Just because we’re atheists doesn’t mean we’re wrong about the Pope deserving jail for his crimes, no matter how strongly you believe in your deit(y/ies) and no matter how you’ve rationalized your theistic skepticism or accomodationism. And just because Richard Dawkins started the ball rolling doesn’t mean it’s rolling in the wrong direction, or that it should be slowed just to spite him. If you believe the Pope’s crimes are heinous in systemically favoring the good of the Catholic Church over the good of the victims of the rampant sexual abuse, or in repeatedly slapping the wrists of the pederasts then putting them in positions of power over other children in other areas, then you should say so, regardless of what your other beliefs are, and whether they clash with the beliefs of those that are most vocally calling for justice to be served.

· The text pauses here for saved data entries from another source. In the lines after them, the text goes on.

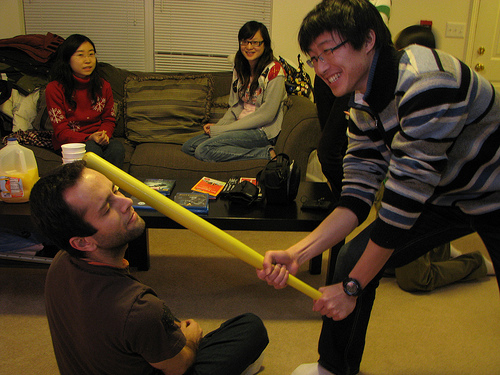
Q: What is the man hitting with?
A: Bat.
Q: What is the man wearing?
A: Glasses.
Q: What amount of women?
A: Two.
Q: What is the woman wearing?
A: Sweater.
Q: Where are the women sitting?
A: Couch.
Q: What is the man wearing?
A: Glasses.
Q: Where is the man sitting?
A: Floor.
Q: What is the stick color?
A: Yellow.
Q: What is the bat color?
A: Yellow.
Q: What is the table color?
A: Black.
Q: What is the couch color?
A: Black.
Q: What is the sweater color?
A: Red.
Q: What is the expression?
A: Smile.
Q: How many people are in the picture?
A: Five.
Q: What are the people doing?
A: Playing.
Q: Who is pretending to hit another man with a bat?
A: The man in glasses.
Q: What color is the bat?
A: Yellow.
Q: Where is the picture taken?
A: Living room.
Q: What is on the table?
A: Orange juice.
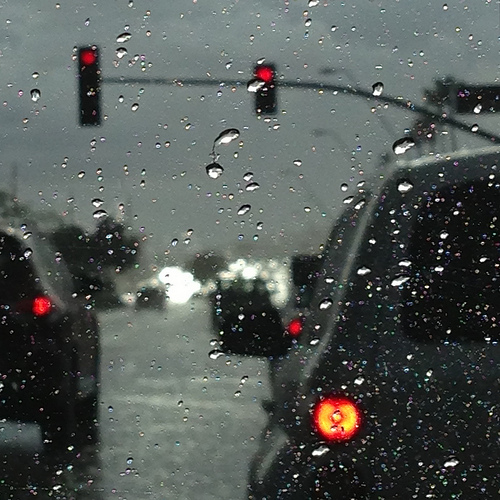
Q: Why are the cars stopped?
A: The light is red.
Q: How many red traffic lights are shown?
A: Two.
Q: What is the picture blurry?
A: Its raining.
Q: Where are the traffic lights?
A: Above the cars.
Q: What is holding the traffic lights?
A: A pole.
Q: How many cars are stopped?
A: Three.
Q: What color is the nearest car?
A: Gray.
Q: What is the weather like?
A: Rainy.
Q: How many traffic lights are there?
A: 2.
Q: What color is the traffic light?
A: Red.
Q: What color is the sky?
A: Gray.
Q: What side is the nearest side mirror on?
A: Driver's side.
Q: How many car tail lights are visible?
A: 2.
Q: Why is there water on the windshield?
A: It's raining.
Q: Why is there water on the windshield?
A: It's raining.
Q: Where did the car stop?
A: Red light.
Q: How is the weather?
A: Dark and cloudy.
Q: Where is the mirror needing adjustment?
A: On the side of the car.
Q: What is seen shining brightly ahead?
A: Headlights of car.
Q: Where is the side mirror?
A: Side of car.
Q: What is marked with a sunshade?
A: Window.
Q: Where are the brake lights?
A: In the rear.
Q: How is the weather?
A: Raining.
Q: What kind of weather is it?
A: Rainy.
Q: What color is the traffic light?
A: Red.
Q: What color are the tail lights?
A: Red.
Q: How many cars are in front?
A: 2.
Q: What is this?
A: Cars.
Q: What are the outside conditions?
A: Raining.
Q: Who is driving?
A: Professors.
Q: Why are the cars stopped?
A: Red light.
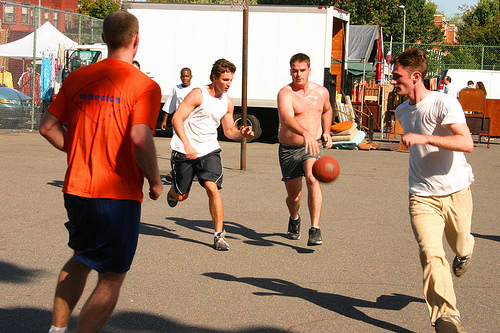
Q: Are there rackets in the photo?
A: No, there are no rackets.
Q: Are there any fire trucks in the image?
A: No, there are no fire trucks.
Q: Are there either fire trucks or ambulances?
A: No, there are no fire trucks or ambulances.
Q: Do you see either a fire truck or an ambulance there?
A: No, there are no fire trucks or ambulances.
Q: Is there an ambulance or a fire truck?
A: No, there are no fire trucks or ambulances.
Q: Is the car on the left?
A: Yes, the car is on the left of the image.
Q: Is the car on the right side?
A: No, the car is on the left of the image.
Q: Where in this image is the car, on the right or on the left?
A: The car is on the left of the image.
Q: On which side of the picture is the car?
A: The car is on the left of the image.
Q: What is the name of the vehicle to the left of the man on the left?
A: The vehicle is a car.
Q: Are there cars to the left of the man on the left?
A: Yes, there is a car to the left of the man.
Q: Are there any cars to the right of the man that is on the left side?
A: No, the car is to the left of the man.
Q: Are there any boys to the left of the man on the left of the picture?
A: No, there is a car to the left of the man.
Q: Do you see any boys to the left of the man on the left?
A: No, there is a car to the left of the man.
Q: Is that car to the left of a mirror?
A: No, the car is to the left of the man.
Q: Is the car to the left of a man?
A: Yes, the car is to the left of a man.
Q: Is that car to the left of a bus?
A: No, the car is to the left of a man.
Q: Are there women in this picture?
A: No, there are no women.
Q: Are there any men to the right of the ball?
A: Yes, there is a man to the right of the ball.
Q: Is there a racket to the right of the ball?
A: No, there is a man to the right of the ball.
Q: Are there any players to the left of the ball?
A: No, there is a man to the left of the ball.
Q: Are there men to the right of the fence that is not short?
A: Yes, there is a man to the right of the fence.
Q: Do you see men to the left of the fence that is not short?
A: No, the man is to the right of the fence.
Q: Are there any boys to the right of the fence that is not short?
A: No, there is a man to the right of the fence.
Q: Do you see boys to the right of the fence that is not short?
A: No, there is a man to the right of the fence.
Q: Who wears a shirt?
A: The man wears a shirt.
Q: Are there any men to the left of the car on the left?
A: No, the man is to the right of the car.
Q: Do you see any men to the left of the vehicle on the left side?
A: No, the man is to the right of the car.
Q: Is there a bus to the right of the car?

To answer Phil Plait’s hypothetical question — no, I probably wouldn’t rally behind Sylvia Brown if iron-clad evidence came forward that James Randi embezzled the million dollar prize. If she was the one making the claim, and the only one doing so, I’d be strongly suspicious of her motives and of the truth, if any, behind her claim. But if she pointed the appropriate lawyers to the evidence and the lawyers took it upon themselves to act on that evidence, I’d rally behind those lawyers if said evidence was indeed iron-clad.
I’m not rallying behind Dawkins, nor do I support this cause because I’m a skeptic or an atheist. I’m personally rallying behind Geoffrey Robinson and the solicitor Mark Stevens who are leading this charge, because they have built, in my estimation, an excellent case that the Pope has committed criminal human rights violations in providing cover for the systemic abuse that their corrupt organization has perpetrated over the last century plus. And while I personally don’t care if I offend or upset those Catholics who feel like cornered, wounded animals about their faith in their Pope, I’m not going to throw the accomodationists out of the fight just because they want to play nice with said wounded animals.
Now for Baby Jesus’ sake, can we put our eyes back on the prize here, and make sure that these evil men get what’s coming to them, for the evil acts we know them to have committed? We might not get another shot at this! I’m sick and tired of seeing bad people get away with doing bad things and somehow convincing half the world they’re the good guys while we sit around bitching at each other.